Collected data
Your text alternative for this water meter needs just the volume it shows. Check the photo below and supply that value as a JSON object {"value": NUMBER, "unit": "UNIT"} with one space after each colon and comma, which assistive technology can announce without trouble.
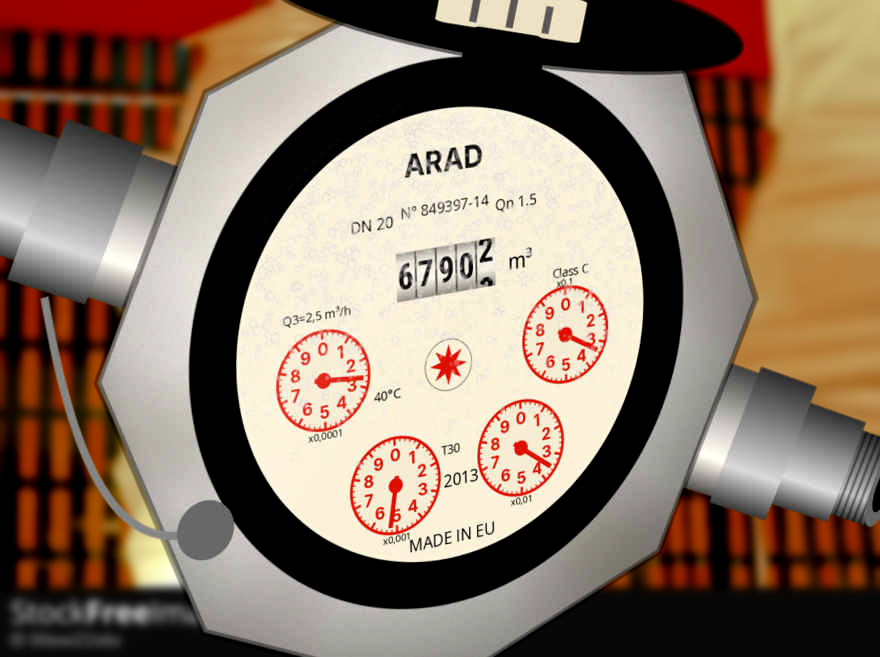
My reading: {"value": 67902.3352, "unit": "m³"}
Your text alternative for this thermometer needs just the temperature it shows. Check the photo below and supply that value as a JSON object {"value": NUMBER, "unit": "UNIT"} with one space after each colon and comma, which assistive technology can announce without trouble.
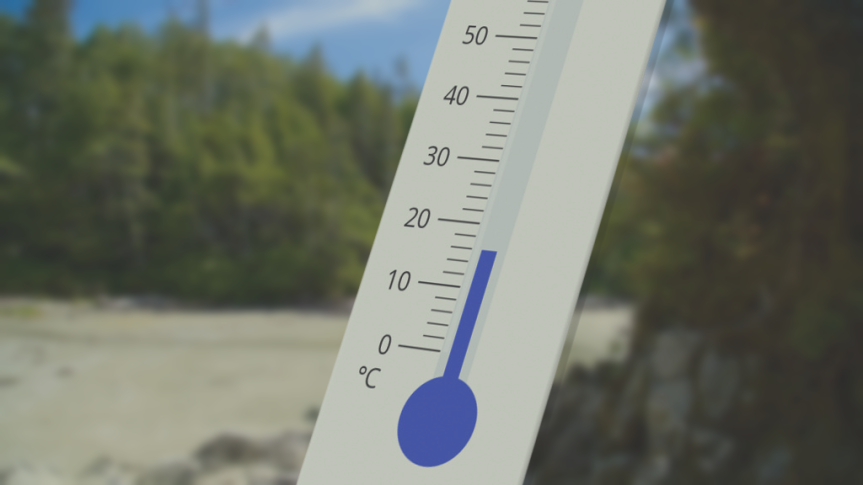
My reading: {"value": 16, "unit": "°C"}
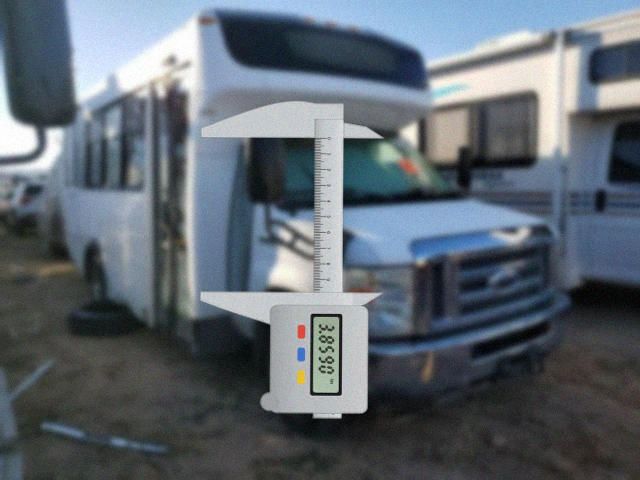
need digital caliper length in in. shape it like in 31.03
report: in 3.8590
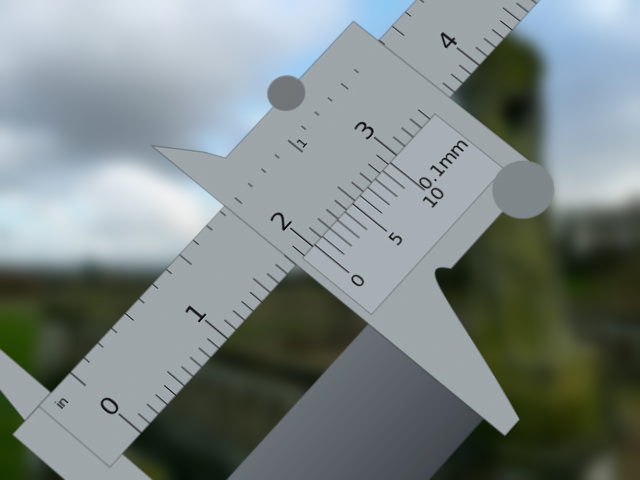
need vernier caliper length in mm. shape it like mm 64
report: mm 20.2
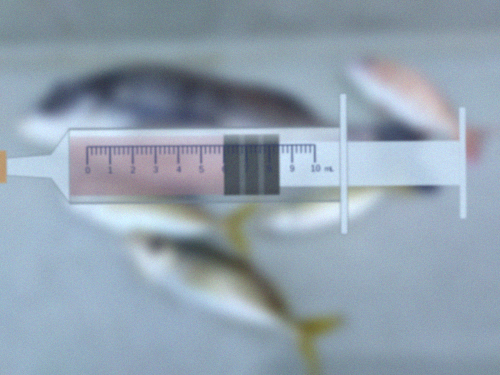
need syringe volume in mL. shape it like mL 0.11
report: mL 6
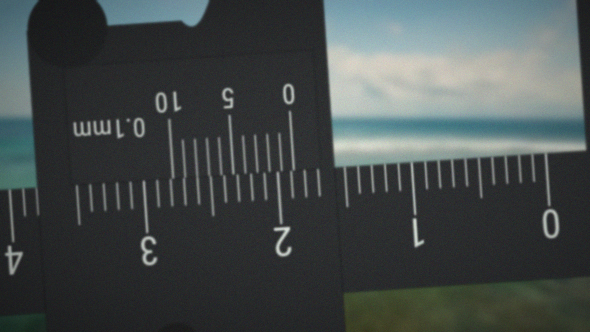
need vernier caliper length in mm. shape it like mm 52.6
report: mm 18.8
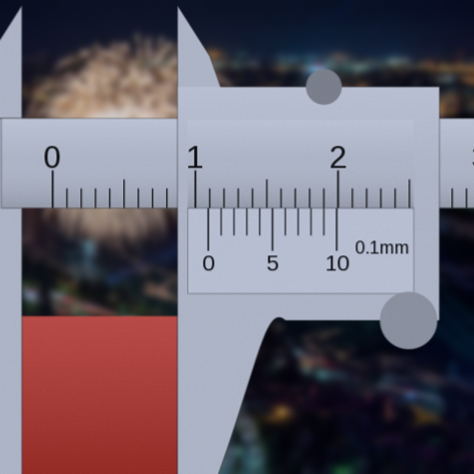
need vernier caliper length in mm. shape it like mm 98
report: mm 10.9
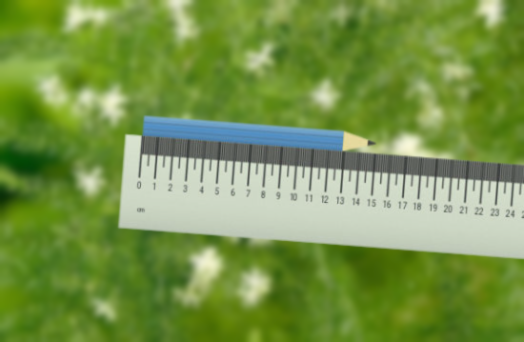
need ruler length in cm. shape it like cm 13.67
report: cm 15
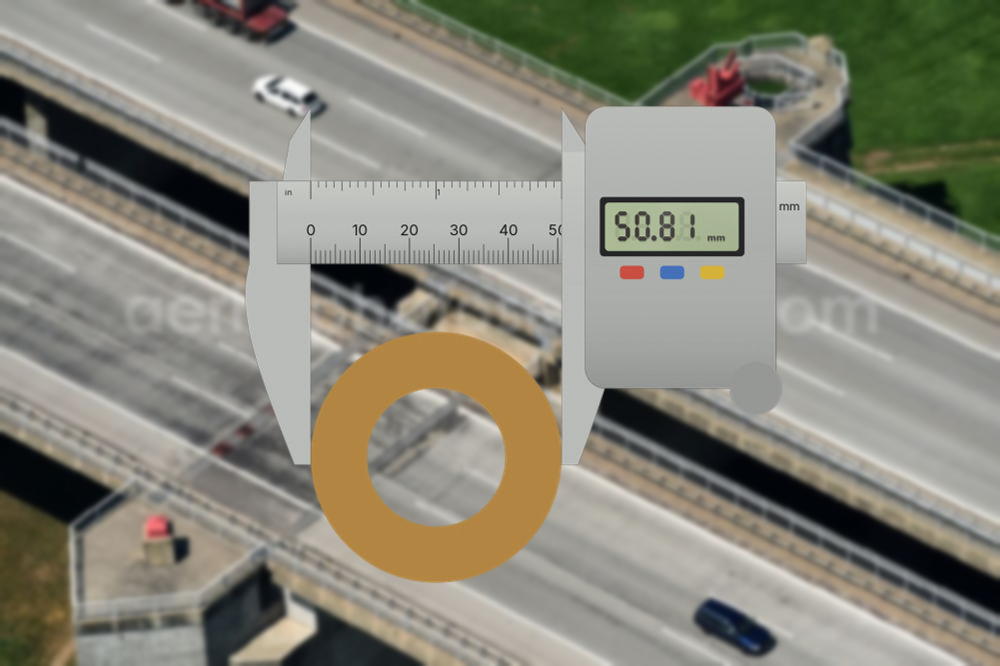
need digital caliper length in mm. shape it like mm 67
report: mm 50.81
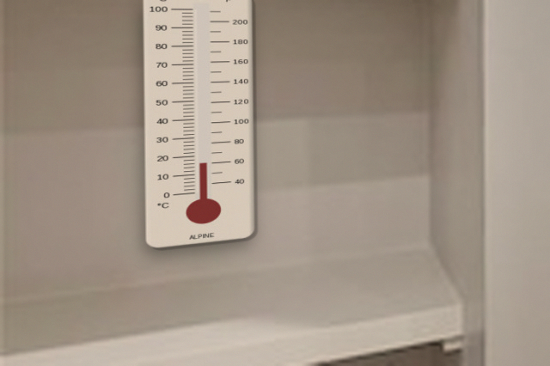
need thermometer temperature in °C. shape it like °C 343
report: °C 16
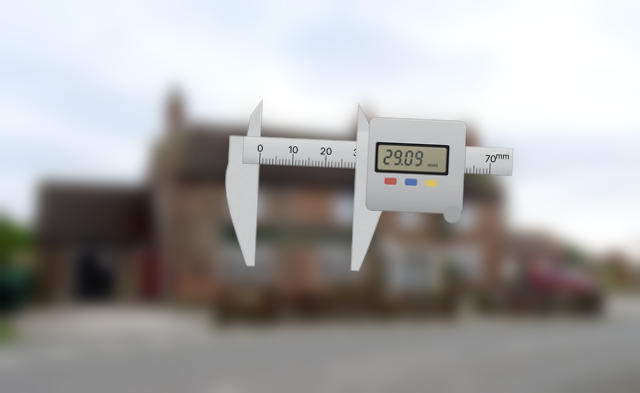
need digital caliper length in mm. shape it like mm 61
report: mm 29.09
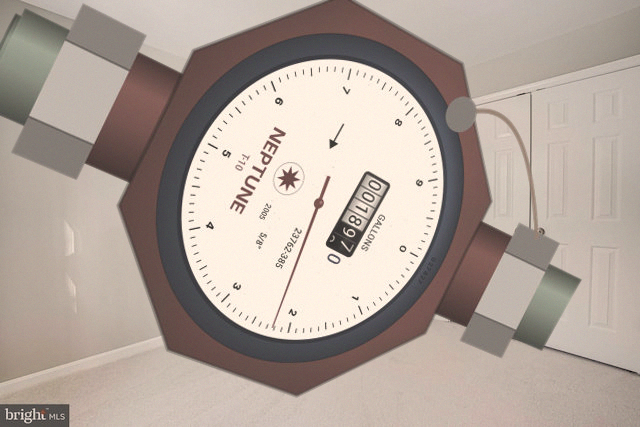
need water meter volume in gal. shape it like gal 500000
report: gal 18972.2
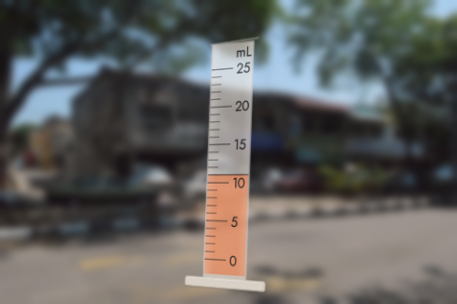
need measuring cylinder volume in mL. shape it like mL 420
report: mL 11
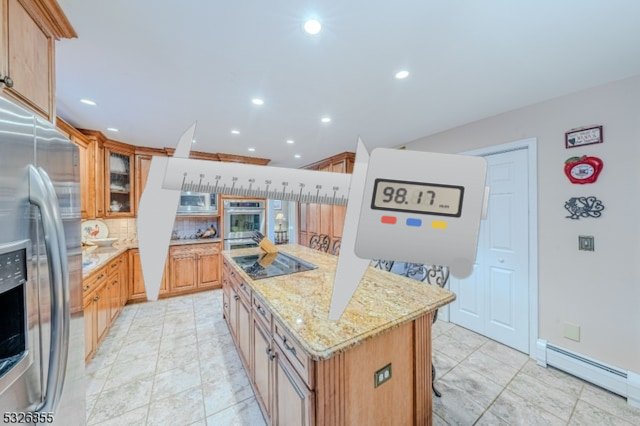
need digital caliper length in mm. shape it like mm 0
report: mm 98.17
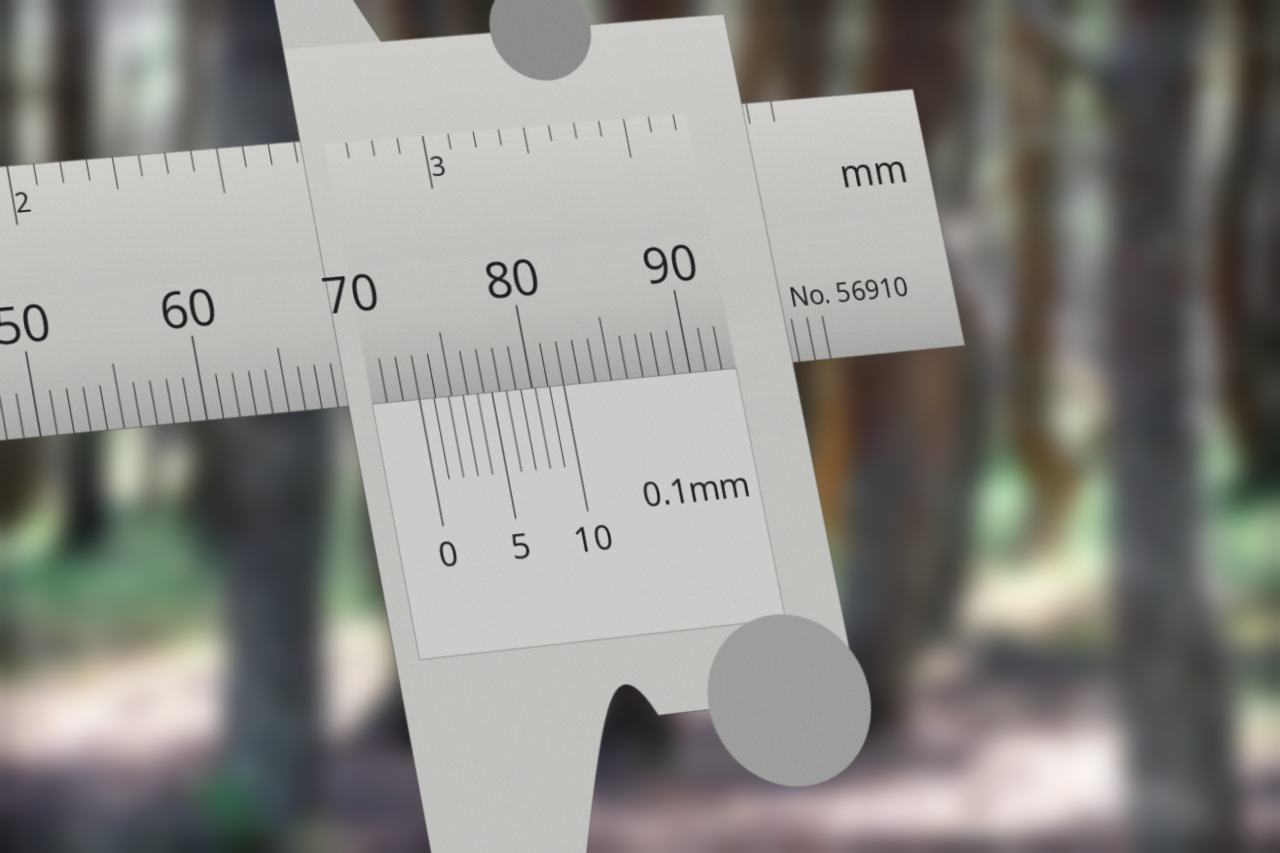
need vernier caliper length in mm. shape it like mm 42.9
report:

- TO DO
Gather every line above that contains the string "unit" and copy each one in full. Letter case counts when matching.

- ANSWER SECTION
Your text alternative for this water meter needs just the volume it shows. Check the photo below and supply that value as a JSON object {"value": NUMBER, "unit": "UNIT"} with one space after each colon and comma, which assistive technology can announce without trouble.
My reading: {"value": 67902.3352, "unit": "m³"}
Your text alternative for this thermometer needs just the temperature it shows. Check the photo below and supply that value as a JSON object {"value": NUMBER, "unit": "UNIT"} with one space after each colon and comma, which assistive technology can announce without trouble.
My reading: {"value": 16, "unit": "°C"}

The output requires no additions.